Play Pass both cost an identical $4.99 per month. 

Both subscriptions feature no ads and free in-app purchases. Play Pass includes 

some non-game apps from less-known developers. As if that weren't enough, 

Google also offers streaming games through its Stadia service, for $9.99 per month, 

though PCMag gaming reviewer Will Greenwald only awarded it 2.5 stars in his 

review of Stadia. 

The iOS App Store offers a healthy selection of VR apps and VR games, which you 

can view on certain VR headsets. Apple continues to improve its ARKit technology to 

power augmented reality apps that bring 3D objects into your actual world view. The 

latest version, ARKit 4, adds Depth API, location anchoring in Apple Maps to place 

AR experiences at a specific point in the world, and face tracking for more devices. 

Google sadly abandoned its promising Daydream VR and Tango AR initiatives, but 

work continues on ARCore augmented reality technology, and the company still has 

a dozen VR projects letting developers build apps using the technology.

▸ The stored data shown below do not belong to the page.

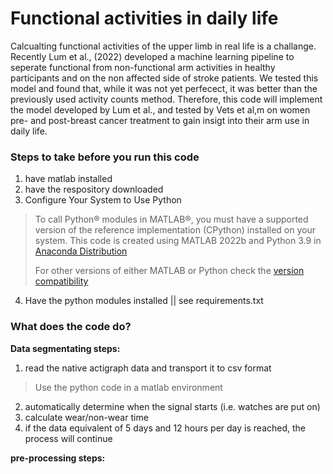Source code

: 
# Functional activities in daily life

Calcualting functional activities of the upper limb in real life is a challange. Recently Lum et al., (2022) developed a machine learning pipeline to seperate functional from non-functional arm activities in healthy participants and on the non affected side of stroke patients. We tested this model and found that, while it was not yet perfecect, it was better than the previously used activity counts method. 
Therefore, this code will implement the model developed by Lum et al., and tested by Vets et al,m on women pre- and post-breast cancer treatment to gain insigt into their arm use in daily life.

### Steps to take before you run this code

1. have matlab installed
2. have the respository downloaded
3. Configure Your System to Use Python

> To call Python® modules in MATLAB®, you must have a supported version of the reference implementation (CPython) installed on your system. 
> This code is created using MATLAB 2022b and Python 3.9 in [Anaconda Distribution](https://www.anaconda.com/products/distribution)
> 
> For other versions of either MATLAB or Python check the [version compatibility](https://nl.mathworks.com/support/requirements/python-compatibility.html)

4. Have the python modules installed || see requirements.txt

### What does the code do? 

**Data segmentating steps:**
1. read the native actigraph data and transport it to csv format
> Use the python code in a matlab environment
2. automatically determine when the signal starts (i.e. watches are put on)
3. calculate wear/non-wear time
4. if the data equivalent of 5 days and 12 hours per day is reached, the process will continue

**pre-processing steps:**



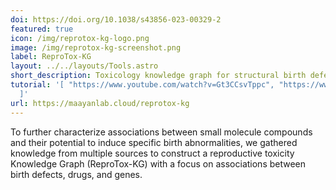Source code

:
 ```yaml
---
doi: https://doi.org/10.1038/s43856-023-00329-2
featured: true
icon: /img/reprotox-kg-logo.png
image: /img/reprotox-kg-screenshot.png
label: ReproTox-KG
layout: ../../layouts/Tools.astro
short_description: Toxicology knowledge graph for structural birth defects
tutorial: '[ "https://www.youtube.com/watch?v=Gt3CCsvTppc", "https://www.youtube.com/watch?v=nqzDOsDFJ7g"
  ]'
url: https://maayanlab.cloud/reprotox-kg
---
```

To further characterize associations between small molecule compounds and their potential to induce specific birth abnormalities, we gathered knowledge from multiple sources to construct a reproductive toxicity Knowledge Graph (ReproTox-KG) with a focus on associations between birth defects, drugs, and genes.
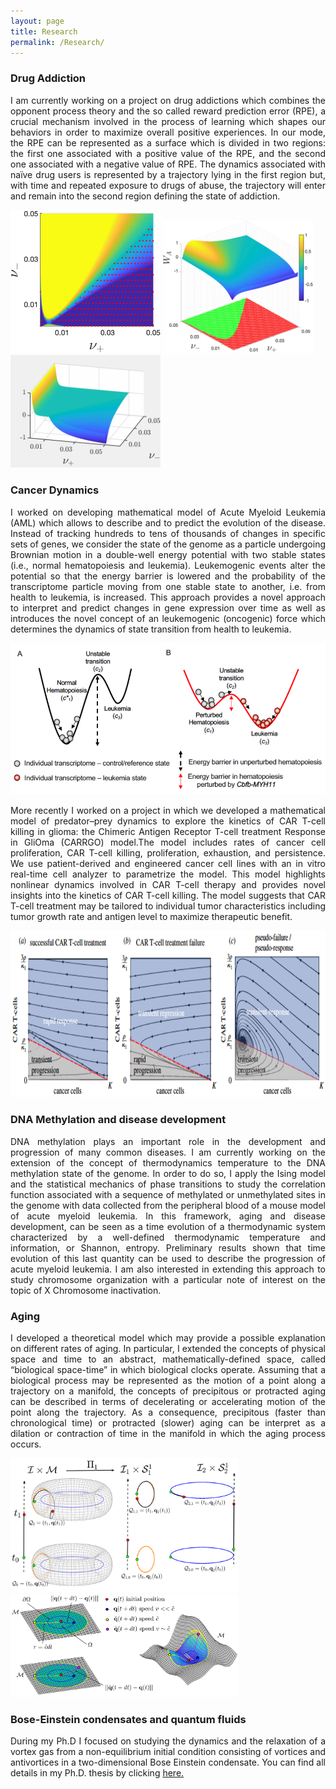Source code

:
 ```yaml
---
layout: page
title: Research
permalink: /Research/
---
```


<h3>Drug Addiction</h3>
<p align="justify">I am currently working on a project on drug addictions which combines the opponent process theory and the so called reward prediction error (RPE), a crucial mechanism involved in the process of learning which shapes our behaviors in order to maximize overall positive experiences. In our mode, the RPE can be represented as a surface which is divided in two regions:  the first one associated with a positive value of the RPE, and the second one associated with a negative value of RPE. The dynamics associated with naïve drug users is represented by a trajectory lying in the first region but, with time and repeated exposure to drugs of abuse, the trajectory will enter and remain into the second region defining the state of addiction.</p>
<img src="/Files/3.pdf" alt="3" width="240">
<img src="/Files/WW4.pdf" alt="WW4" width="240">
<!--img src="/Files/WW4.pdf" alt="ww4" width="240"-->
<img src="/Files/surface.gif" alt="surface" width="240">


<h3>Cancer Dynamics</h3>
<p align="justify">I worked on developing mathematical model of Acute Myeloid Leukemia (AML) which allows to describe and to predict the evolution of the disease. Instead of tracking hundreds to tens of thousands of changes in specific sets of genes, we consider the state of the genome as a particle undergoing Brownian motion in a double-well energy potential with two stable states (i.e., normal hematopoiesis and leukemia). Leukemogenic events alter the potential so that the energy barrier is lowered and the probability of the transcriptome particle moving from one stable state to another, i.e. from health to leukemia, is increased. This approach provides a novel approach to interpret and predict changes in gene expression over time as well as introduces the novel concept of an leukemogenic (oncogenic) force which determines the dynamics of state transition from health to leukemia. 
</p>
<img src="/Files/potential.pdf" alt="cart" width="800">
<!--img src="/Files/FP.pdf" alt="cart" width="450"-->

 <p align="justify">More recently I worked on a project in which we developed a mathematical model of predator–prey dynamics to explore the kinetics of CAR T-cell killing in glioma: the Chimeric Antigen Receptor T-cell treatment Response in GliOma (CARRGO) model.The model includes rates of cancer cell proliferation, CAR T-cell killing, proliferation, exhaustion, and persistence. We use patient-derived and engineered cancer cell lines with an in vitro real-time cell analyzer to parametrize the model. This model highlights nonlinear dynamics involved in CAR T-cell therapy and provides novel insights into the kinetics of CAR T-cell killing. The model suggests that CAR T-cell treatment may be tailored to individual tumor characteristics including tumor growth rate and antigen level to maximize therapeutic benefit.
 </p> 
 <img src="/Files/cart.eps" alt="cart" width="773" height="266">

<h3>DNA Methylation and disease development</h3>
<p align="justify">DNA methylation plays an important role in the development and progression of many common diseases. I am currently working on the extension of the concept of thermodynamics temperature to the DNA methylation state of the genome. In order to do so, I apply the Ising model and the statistical mechanics of phase transitions to study the correlation function associated with a sequence of methylated or unmethylated sites in the genome with data collected from the peripheral blood of a mouse model of acute myeloid leukemia. In this framework, aging and disease development, can be seen as a time evolution of a thermodynamic system characterized by a well-defined thermodynamic temperature and information, or Shannon, entropy. Preliminary results shown that time evolution of this last quantity can be used to describe the progression of acute myeloid leukemia. I am also interested in extending this approach to study chromosome organization with a particular note of interest on the topic of X Chromosome inactivation.
</p>

<h3>Aging</h3>
<p align="justify">I developed a theoretical model which may provide a possible explanation on different rates of aging. In particular, I extended the concepts of physical space and time to an abstract, mathematically-defined space, called “biological space-time” in which biological clocks operate. Assuming that a biological process may be represented as the motion of a point along a trajectory on a manifold, the concepts of precipitous or protracted aging can be described in terms of decelerating or accelerating motion of the point along the trajectory. As a consequence, precipitous (faster than chronological time) or protracted (slower) aging can be interpret as a dilation or contraction of time in the manifold in which the aging process occurs.
</p>
<img src="/Files/torus3.pdf" alt="1" width="365">
<img src="/Files/Information_2.pdf" alt="3" width="365">


<h3> Bose-Einstein condensates and quantum fluids</h3>
<p align="justify">During my Ph.D I focused on studying the dynamics and the relaxation of a vortex gas from a non-equilibrium initial condition consisting of vortices and antivortices in a two-dimensional Bose Einstein condensate. 
You can find all details in my Ph.D. thesis by clicking <a href="/Files/All_In_One.pdf">here.</a>
</p>



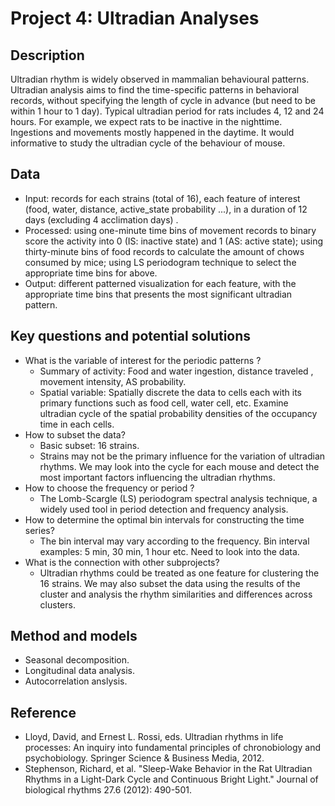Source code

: Project 4: Ultradian Analyses
=============================
## Description

Ultradian rhythm is widely observed in mammalian behavioural patterns. Ultradian analysis aims to find the time-specific patterns in behavioral records, without specifying the length of cycle in advance (but need to be within 1 hour to 1 day). Typical ultradian period for rats includes 4, 12 and 24 hours. For example, we expect rats to be inactive in the nighttime. Ingestions and movements mostly happened in the daytime. It would informative to study the ultradian cycle of the behaviour of mouse.

## Data
- Input:  records for each strains (total of  16), each feature of interest (food, water, distance, active_state probability ...), in a duration of 12 days (excluding 4 acclimation days) . 
- Processed: using one-minute time bins of movement records to binary score the activity into 0 (IS: inactive state) and 1 (AS: active state); using thirty-minute bins of food records to calculate the amount of chows consumed by mice; using LS periodogram technique to select the appropriate time bins for above.
- Output: different patterned visualization for each feature, with the appropriate time bins that presents the most significant ultradian pattern.

## Key questions and potential solutions
- What is the variable of interest for the periodic patterns ?
    - Summary of activity: Food and water ingestion, distance traveled , movement intensity, AS probability.
    - Spatial variable: Spatially discrete the data to cells each with its primary functions such as food cell, water cell, etc.  Examine ultradian cycle of  the spatial probability densities of the occupancy time in each cells. 
- How to subset the data?
    - Basic subset: 16 strains.
    - Strains may not be the primary influence for the variation of ultradian rhythms. We may look into the cycle for each mouse and detect the most important factors influencing the  ultradian rhythms. 
- How to choose the frequency or period ?
    - The Lomb-Scargle (LS) periodogram spectral analysis technique, a widely used tool in period detection and frequency analysis.
- How to determine the optimal bin intervals for constructing the time series?
    - The bin interval may vary according to the frequency. Bin interval examples: 5 min, 30 min, 1 hour etc. Need to look into the data. 
- What is the connection with other subprojects?
    - Ultradian rhythms could be treated as one feature for clustering the 16 strains. We may also subset the data using the results of the cluster and analysis the rhythm similarities and differences across clusters. 

## Method and models
- Seasonal decomposition.
- Longitudinal data analysis.
- Autocorrelation anslysis.

## Reference
- Lloyd, David, and Ernest L. Rossi, eds. Ultradian rhythms in life processes: An inquiry into fundamental principles of chronobiology and psychobiology. Springer Science & Business Media, 2012.
- Stephenson, Richard, et al. "Sleep-Wake Behavior in the Rat Ultradian Rhythms in a Light-Dark Cycle and Continuous Bright Light." Journal of biological rhythms 27.6 (2012): 490-501.
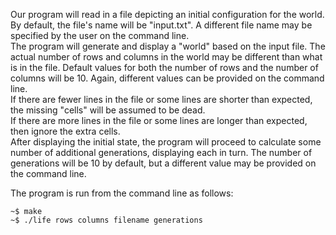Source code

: Our program will read in a file depicting an initial configuration for the world. By default, the file's name will be "input.txt". A different file name may be specified by the user on the command line. <br/>
The program will generate and display a "world" based on the input file. The actual number of rows and columns in the world may be different than what is in the file. Default values for both the number of rows and the number of columns will be 10. Again, different values can be provided on the command line.<br/>
If there are fewer lines in the file or some lines are shorter than expected, the missing "cells" will be assumed to be dead.<br/>
If there are more lines in the file or some lines are longer than expected, then ignore the extra cells.<br/>
After displaying the initial state, the program will proceed to calculate some number of additional generations, displaying each in turn. The number of generations will be 10 by default, but a different value may be provided on the command line.

The program is run from the command line as follows:
```
~$ make
~$ ./life rows columns filename generations
```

The Camera 

app's Playground mode offers nifty 3D animations that fit into the real world, and it's 

Google Lens uses AR to overlay nearby shopping and dining places. You can still 

also indulge in VR using Google Cardboard. 

Winner: Tie 

12. Resale value 

This is not exactly one of the things iOS does better than Android, but it is a market 

advantage Apple has over most of its mobile competitors. iPhones, iPads, and other 

Apple products typically hold their value much better than Android products. This 

means you can sell them for more when it’s time to switch devices. And because 

Apple products are so popular, they usually sell much faster too. 

Winner: iOS 

Bottom Line

As you can see, this is a very close race, with just as many ties as wins for either side. Apple iOS comes out on top—but by the slimmest of margins. The near parity is hardly surprising when you consider how the two platforms have been matching features and polishing their interfaces for years.

The decision of whether to buy an iPhone or Android phone isn’t as simple as tallying up the winners above and choosing the phone that won more categories.

Different categories count for different amounts to different people. Some people will value hardware choice more, while others will care more about battery life or mobile gaming.

Both platforms offer good choices for different people. You’ll need to decide what factors are most important to you and then choose the phone that best meets your needs.